INSTRUCTIONS TO FOLLOW: Report, as a single figure, how many lines in the records below include "strutture".
*** Block opens ***
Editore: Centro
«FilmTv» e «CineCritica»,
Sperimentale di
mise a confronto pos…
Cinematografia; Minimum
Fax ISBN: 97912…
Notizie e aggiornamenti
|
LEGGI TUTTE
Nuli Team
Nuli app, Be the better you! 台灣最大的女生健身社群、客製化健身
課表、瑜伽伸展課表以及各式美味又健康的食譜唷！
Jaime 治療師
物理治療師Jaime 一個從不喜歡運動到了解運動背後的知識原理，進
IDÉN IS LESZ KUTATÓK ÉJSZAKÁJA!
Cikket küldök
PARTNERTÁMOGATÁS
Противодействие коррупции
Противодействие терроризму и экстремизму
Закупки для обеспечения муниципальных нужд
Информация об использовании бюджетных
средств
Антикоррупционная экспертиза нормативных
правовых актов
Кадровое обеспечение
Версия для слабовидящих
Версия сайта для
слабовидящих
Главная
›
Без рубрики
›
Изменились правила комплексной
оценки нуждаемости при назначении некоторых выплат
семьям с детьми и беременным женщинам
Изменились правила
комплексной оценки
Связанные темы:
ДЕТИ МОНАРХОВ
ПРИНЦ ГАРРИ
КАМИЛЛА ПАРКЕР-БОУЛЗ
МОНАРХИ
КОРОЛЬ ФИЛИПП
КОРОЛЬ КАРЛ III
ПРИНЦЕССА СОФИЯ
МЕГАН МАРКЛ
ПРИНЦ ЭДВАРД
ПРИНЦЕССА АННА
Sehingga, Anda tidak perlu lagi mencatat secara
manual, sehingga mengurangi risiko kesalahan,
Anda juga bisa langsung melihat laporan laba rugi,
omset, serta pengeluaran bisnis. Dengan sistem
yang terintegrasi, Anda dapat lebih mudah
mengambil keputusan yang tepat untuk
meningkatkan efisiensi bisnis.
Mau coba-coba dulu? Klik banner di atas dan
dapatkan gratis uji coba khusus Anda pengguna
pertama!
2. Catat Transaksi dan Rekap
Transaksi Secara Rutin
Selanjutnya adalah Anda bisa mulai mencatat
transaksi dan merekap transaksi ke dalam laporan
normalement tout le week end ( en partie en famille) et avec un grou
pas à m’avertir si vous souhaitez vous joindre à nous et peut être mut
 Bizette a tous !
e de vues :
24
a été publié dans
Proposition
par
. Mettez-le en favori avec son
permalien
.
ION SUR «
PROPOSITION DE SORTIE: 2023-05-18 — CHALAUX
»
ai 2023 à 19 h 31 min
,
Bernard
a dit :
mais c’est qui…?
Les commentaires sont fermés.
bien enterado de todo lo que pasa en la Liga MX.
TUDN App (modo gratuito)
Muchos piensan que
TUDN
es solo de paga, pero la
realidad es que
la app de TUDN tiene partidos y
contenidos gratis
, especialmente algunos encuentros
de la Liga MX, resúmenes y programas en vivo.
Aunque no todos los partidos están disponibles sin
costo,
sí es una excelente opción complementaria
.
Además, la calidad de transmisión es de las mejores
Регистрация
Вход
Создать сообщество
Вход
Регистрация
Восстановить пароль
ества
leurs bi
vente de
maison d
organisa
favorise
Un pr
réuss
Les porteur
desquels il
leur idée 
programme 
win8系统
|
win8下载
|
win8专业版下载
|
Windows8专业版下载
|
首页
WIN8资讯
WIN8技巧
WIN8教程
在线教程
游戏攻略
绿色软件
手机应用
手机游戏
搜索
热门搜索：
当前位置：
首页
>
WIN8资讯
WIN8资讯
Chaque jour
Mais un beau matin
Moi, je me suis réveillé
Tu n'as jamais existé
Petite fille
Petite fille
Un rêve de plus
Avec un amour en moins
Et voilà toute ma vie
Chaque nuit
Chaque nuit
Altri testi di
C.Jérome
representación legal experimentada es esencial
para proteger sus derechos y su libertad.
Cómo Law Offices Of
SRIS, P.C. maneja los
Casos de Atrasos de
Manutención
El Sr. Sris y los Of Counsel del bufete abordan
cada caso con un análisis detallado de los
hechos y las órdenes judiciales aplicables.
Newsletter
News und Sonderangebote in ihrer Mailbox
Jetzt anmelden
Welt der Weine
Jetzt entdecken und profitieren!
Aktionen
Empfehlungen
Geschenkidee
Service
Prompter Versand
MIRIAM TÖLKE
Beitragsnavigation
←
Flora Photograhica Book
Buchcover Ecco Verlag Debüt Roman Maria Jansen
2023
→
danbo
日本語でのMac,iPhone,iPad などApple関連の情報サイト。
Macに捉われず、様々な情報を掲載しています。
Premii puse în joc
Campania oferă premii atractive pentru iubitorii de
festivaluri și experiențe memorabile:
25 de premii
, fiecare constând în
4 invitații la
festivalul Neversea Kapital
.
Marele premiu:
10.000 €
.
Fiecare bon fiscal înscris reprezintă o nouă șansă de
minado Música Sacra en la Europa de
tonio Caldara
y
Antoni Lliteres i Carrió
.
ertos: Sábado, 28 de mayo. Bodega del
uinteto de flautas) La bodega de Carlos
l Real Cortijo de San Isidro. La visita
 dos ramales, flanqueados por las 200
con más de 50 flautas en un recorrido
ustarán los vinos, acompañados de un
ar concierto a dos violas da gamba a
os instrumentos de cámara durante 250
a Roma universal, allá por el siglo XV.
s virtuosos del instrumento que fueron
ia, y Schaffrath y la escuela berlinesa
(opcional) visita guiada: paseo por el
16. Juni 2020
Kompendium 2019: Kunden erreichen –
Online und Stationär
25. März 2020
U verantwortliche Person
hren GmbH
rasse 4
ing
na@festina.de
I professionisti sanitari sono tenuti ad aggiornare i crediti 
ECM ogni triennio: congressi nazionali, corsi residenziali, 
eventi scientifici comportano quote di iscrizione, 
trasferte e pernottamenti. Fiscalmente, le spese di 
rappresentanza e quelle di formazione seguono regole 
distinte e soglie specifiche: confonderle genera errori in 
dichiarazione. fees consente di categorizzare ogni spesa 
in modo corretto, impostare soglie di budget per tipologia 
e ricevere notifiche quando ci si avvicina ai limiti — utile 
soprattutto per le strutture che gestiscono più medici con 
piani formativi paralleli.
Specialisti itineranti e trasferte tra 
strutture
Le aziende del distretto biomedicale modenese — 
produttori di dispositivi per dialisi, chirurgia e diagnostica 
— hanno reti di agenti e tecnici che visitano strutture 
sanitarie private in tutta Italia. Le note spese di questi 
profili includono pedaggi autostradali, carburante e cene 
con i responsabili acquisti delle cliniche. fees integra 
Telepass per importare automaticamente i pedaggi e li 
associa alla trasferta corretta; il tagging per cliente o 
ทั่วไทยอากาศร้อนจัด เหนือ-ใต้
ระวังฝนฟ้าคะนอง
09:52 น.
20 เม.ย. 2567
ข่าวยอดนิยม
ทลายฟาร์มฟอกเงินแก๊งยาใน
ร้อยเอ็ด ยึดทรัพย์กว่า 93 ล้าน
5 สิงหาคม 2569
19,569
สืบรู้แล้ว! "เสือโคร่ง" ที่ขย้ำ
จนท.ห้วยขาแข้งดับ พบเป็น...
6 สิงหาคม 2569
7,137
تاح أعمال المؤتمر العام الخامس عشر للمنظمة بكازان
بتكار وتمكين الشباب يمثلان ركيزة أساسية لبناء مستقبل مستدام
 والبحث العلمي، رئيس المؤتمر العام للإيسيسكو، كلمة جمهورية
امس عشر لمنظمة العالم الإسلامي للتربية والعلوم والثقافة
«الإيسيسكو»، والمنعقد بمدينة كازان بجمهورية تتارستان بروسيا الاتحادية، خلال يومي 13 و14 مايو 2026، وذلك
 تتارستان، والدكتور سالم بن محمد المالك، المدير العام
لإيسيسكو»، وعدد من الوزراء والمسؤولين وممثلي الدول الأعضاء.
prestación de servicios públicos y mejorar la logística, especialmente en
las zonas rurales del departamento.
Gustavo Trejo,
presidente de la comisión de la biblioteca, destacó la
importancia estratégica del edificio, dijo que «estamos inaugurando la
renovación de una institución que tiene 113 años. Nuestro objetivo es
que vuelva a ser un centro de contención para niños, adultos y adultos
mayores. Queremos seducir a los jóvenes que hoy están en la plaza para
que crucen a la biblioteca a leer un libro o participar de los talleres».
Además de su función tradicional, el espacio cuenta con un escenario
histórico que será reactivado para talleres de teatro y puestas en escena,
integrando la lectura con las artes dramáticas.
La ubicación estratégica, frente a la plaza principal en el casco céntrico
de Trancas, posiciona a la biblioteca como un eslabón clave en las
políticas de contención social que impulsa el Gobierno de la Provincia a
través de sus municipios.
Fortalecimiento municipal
*** Block closes ***
EXERCISE OUTPUT: 3